Sunday, October 16, 2011

Willing To Be Convinced

My knee-jerk reaction to Friday's announcement that around 100 American military personnel were being sent to several African nations - Uganda, Sudan, the Central African Republic - to aid locals in their fight against the Lord's Resistance Army and search for the leader, Joseph Kony was negative.

After some time to think, I am still wary. All the same, I am willing to be convinced. I doubt I would ever be completely happy with a project like this. We are still bogged down in Afghanistan; we have 47,000 troops in Iraq (although the Obama Administration has signaled they will meet the end-of-the-year deadline to bring the bulk of them home); our participation in the Libyan Civil War, in the midst of these other military endeavors, certainly presented strains on logistics, intelligence, supply, and other matters.
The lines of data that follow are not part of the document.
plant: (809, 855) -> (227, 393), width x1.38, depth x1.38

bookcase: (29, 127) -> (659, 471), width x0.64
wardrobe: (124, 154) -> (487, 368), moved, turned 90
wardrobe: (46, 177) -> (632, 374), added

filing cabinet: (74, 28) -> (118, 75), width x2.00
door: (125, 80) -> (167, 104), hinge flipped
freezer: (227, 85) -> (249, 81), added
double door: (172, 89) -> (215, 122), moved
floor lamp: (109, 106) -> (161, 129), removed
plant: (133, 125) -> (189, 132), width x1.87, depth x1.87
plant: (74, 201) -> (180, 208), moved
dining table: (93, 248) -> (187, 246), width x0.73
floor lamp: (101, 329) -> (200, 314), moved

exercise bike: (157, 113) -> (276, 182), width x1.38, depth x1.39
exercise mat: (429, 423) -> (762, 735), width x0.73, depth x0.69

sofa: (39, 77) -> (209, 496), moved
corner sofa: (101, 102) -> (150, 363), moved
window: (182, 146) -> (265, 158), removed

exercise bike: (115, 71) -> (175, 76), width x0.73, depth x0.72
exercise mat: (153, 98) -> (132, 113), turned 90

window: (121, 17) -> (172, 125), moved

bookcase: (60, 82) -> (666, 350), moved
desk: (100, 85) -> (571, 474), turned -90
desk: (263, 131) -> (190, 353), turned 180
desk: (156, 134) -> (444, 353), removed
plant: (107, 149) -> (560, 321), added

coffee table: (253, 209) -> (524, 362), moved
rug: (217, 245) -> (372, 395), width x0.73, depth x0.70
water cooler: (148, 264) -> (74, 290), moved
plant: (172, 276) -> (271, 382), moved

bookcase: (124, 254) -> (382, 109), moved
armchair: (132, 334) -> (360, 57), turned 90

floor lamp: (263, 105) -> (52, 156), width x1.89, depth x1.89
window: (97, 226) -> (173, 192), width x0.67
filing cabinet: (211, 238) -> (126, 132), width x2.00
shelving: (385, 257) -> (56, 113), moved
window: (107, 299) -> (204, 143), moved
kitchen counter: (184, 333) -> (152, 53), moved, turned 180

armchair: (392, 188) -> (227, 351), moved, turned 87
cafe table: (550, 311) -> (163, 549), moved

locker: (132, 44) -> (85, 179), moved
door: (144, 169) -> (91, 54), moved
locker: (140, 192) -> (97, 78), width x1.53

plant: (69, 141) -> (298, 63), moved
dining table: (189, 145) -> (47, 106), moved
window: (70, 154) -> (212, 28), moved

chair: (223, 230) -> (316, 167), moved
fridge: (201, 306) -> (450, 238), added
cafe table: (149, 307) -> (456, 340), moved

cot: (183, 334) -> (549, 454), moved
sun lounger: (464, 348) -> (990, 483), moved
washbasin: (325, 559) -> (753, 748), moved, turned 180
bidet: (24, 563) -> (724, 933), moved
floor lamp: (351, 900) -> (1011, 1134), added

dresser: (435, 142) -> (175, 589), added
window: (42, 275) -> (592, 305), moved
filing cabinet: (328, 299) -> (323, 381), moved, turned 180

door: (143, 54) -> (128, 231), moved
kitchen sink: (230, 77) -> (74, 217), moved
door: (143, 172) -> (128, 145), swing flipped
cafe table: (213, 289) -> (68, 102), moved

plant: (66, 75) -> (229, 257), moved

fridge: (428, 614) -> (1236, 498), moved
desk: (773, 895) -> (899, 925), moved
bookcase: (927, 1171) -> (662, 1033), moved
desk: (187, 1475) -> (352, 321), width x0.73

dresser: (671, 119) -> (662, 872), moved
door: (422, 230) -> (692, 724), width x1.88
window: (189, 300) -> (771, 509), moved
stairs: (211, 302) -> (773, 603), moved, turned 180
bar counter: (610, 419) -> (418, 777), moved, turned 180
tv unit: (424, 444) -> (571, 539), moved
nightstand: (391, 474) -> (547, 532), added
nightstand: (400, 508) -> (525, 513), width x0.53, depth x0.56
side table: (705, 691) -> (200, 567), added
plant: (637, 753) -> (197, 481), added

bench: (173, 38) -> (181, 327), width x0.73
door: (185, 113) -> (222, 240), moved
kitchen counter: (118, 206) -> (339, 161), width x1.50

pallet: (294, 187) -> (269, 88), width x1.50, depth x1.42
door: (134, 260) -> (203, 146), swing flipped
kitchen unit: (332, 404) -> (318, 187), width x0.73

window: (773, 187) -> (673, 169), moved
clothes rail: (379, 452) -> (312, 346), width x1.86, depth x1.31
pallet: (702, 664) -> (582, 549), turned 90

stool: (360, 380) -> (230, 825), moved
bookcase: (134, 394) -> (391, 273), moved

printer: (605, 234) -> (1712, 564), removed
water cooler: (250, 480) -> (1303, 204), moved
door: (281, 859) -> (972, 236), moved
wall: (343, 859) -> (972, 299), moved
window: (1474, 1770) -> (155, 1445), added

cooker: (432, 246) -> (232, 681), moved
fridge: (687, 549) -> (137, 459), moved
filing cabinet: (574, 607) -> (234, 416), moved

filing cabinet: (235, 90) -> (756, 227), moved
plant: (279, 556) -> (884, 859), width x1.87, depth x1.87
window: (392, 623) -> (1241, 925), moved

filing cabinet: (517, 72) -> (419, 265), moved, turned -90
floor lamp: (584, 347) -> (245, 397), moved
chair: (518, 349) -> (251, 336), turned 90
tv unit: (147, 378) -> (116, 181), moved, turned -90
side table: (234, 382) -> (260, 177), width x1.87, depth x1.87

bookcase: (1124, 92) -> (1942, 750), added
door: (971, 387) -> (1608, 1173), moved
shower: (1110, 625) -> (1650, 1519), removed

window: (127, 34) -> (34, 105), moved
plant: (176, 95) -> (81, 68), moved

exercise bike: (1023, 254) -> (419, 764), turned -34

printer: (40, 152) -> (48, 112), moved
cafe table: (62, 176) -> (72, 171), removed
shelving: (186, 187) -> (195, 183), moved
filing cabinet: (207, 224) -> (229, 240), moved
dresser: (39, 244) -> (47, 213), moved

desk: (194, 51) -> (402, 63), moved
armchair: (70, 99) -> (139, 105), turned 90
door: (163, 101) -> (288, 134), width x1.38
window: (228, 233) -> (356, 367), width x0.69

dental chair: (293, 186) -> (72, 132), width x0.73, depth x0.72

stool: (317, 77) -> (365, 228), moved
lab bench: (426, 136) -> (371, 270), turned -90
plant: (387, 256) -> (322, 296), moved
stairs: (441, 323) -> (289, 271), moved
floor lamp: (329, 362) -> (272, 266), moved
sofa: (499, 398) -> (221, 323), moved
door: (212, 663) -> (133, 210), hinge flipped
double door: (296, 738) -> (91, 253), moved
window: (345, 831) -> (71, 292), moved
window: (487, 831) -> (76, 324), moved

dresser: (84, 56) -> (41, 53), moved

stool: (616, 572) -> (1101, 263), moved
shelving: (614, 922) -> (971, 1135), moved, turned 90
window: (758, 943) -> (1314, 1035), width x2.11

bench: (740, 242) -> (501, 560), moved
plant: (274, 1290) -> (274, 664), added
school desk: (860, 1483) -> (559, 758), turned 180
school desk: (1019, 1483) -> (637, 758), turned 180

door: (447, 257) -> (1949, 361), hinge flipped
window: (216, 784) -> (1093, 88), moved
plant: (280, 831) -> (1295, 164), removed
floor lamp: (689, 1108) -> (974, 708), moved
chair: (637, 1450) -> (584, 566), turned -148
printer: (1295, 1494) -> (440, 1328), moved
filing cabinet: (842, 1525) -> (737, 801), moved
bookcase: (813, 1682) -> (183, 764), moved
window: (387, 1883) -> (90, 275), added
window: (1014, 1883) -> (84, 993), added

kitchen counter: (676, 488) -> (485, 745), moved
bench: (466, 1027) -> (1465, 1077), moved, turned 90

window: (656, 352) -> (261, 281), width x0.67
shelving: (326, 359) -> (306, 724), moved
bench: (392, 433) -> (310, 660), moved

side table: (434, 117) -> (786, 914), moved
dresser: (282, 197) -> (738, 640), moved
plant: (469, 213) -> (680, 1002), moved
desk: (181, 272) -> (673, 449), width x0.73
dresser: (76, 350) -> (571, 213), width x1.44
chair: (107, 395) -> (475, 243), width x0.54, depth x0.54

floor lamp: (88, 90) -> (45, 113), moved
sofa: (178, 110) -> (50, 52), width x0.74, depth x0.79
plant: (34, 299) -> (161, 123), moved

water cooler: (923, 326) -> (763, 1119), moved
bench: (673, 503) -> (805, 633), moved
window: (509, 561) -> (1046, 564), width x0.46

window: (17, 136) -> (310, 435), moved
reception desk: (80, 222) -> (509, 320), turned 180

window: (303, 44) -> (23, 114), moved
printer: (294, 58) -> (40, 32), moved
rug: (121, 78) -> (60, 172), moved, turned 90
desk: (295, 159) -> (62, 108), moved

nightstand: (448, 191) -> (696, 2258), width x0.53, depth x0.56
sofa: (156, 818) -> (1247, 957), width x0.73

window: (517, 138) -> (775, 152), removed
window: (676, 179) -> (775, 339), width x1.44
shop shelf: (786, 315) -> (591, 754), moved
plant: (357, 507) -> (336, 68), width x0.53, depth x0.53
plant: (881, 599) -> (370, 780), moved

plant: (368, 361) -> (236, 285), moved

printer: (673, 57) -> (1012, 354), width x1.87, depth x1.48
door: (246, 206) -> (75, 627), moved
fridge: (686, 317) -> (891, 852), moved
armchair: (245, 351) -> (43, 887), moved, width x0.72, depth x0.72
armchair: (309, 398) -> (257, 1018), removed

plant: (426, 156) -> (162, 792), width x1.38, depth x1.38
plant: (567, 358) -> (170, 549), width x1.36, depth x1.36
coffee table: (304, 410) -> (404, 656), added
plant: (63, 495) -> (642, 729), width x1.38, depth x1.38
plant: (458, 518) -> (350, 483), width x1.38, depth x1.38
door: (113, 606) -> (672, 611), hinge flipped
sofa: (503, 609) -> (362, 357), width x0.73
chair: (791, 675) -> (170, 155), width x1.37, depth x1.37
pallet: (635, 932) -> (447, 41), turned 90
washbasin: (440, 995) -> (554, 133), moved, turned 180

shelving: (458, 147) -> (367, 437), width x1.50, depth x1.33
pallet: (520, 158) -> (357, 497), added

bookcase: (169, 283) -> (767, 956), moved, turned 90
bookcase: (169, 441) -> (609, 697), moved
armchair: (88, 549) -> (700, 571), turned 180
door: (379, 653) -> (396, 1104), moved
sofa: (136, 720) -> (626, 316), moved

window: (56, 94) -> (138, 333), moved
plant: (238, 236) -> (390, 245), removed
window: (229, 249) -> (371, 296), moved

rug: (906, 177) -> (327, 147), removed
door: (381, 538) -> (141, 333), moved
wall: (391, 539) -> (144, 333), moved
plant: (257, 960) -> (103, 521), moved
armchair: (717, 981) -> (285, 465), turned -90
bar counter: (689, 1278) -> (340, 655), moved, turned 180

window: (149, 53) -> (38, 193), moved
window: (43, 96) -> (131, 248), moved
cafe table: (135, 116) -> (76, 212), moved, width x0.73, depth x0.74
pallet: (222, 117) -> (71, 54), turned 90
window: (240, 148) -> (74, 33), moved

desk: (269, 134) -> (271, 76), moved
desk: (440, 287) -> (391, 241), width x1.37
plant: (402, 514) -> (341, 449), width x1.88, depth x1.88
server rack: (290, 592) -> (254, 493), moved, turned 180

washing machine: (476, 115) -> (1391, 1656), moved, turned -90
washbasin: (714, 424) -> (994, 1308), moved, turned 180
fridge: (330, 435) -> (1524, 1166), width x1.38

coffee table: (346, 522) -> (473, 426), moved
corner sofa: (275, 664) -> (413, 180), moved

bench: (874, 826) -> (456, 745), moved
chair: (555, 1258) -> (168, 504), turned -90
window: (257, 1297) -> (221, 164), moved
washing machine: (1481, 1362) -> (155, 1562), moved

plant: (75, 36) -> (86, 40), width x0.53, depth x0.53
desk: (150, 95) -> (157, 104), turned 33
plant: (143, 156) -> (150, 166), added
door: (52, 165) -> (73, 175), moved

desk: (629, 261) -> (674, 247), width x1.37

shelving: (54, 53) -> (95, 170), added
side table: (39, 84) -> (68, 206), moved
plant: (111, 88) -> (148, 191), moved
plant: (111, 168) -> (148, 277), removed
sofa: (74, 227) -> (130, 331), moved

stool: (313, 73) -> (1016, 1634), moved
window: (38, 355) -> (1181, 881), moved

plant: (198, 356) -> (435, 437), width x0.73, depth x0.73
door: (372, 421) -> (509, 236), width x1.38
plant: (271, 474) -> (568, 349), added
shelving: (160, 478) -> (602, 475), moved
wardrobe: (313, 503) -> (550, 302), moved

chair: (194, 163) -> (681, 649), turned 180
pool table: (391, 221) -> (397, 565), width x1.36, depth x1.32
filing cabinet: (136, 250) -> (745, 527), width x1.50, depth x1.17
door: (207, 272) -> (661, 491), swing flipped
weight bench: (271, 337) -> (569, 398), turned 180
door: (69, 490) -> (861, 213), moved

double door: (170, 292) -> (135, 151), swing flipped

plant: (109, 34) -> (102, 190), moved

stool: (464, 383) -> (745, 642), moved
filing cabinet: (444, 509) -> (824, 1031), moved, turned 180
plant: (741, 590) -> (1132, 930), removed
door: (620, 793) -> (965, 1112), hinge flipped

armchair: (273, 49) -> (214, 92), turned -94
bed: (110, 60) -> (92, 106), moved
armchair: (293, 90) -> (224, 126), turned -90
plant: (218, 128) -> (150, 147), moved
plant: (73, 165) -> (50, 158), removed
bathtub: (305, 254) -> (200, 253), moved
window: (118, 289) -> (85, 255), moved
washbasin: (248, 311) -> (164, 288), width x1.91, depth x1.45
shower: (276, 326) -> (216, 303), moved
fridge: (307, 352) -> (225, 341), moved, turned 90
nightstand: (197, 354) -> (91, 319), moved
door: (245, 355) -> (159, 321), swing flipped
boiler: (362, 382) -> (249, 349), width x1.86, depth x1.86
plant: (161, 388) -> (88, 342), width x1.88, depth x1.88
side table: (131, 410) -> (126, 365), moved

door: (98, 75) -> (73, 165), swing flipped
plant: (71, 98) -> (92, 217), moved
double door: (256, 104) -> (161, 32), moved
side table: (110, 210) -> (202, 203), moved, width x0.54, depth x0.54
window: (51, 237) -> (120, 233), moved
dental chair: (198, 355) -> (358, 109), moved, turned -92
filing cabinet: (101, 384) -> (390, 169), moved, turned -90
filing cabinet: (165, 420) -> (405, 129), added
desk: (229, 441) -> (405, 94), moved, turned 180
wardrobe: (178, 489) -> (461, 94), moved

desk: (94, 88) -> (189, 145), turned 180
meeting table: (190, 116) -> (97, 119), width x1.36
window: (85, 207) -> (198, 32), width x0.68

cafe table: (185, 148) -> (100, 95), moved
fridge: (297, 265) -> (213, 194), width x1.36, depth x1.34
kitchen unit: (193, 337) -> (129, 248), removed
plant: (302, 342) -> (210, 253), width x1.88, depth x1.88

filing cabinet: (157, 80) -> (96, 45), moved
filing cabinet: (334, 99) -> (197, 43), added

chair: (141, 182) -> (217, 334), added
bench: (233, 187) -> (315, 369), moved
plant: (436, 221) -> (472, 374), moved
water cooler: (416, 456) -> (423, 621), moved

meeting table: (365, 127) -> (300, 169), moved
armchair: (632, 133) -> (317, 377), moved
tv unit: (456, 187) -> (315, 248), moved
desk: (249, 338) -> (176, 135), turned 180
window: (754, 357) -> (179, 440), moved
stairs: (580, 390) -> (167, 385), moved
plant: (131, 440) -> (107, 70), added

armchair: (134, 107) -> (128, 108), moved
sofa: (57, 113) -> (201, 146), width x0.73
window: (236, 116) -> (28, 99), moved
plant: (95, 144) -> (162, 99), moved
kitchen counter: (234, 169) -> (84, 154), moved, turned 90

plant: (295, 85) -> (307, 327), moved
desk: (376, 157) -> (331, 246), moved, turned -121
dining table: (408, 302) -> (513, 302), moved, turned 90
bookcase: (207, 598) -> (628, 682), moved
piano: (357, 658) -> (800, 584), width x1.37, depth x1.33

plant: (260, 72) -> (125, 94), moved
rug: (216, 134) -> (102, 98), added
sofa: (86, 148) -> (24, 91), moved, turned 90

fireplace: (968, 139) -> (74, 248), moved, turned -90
Add to that 100 troops, even if highly-trained special forces - Army Rangers, Marines, who knows what - hardly seems large enough to make a serious contribution to the struggle against what amounts to nihilistic terrorist organization. The brief, as it has been explained, is the troops are there to assist. They are to engage in defensive combat only, although the Canadian National Post is correct that any meeting would result in combat. Before American troops entered Afghanistan in the wake of the 9/11 attacks, a small spec-ops force made it as far as the building housing the ruling Taliban, and were wiped out. Too small a force, far from any conceivable supply line is not a recipe for an easy time.

On the other hand, the LRA is despicable. Seeming to enjoy violence for the sake of violence, kidnapping and inducting child-soldiers, using girls as sex slaves, whole-sale slaughter the rule rather than the exception, the LRA has no indigenous support, relying on threats of violence and terrorizing locals to keep them in line.

A larger force, with the potential for future systematic military deployment - creating a future base, in other words - would certainly be more worrying. The area of Africa in question, like much of the continent, is resource rich; the Chinese, in particular, have been investing heavily in creating sustaining extraction infrastructure in various areas of the continent. In some ways, the US sending a small force without creating the infrastructure necessary for long-term occupation does seem to contradict the usual neo-colonial criticisms of such actions. If any country would be aided by the eradication of the LRA, it would be China.

I'm still not convinced this is either wise or good policy. It has much to recommend it. It also has much going against it. Pres. Obama does seem to grasp that, rather than massed armies with tanks, artillery, and air cover, for right now the best military force is small, highly-trained, and mobile. He has used special forces against Somali pirates, Osama Bin Laden, and probably so many others of which we shall never hear. Dispatching such forces may signal a decision on how he envisions future American military force structure (along with the explosion in the use of UAVs by the Air Force). If successful, it may well succeed in multiple ways.

Call me wary, but willing to be convinced that this is good policy. On simple humanitarian grounds, it seems wise. Nation-states aren't in the humanitarian business, in particular their militaries. So, convince me, one way or another.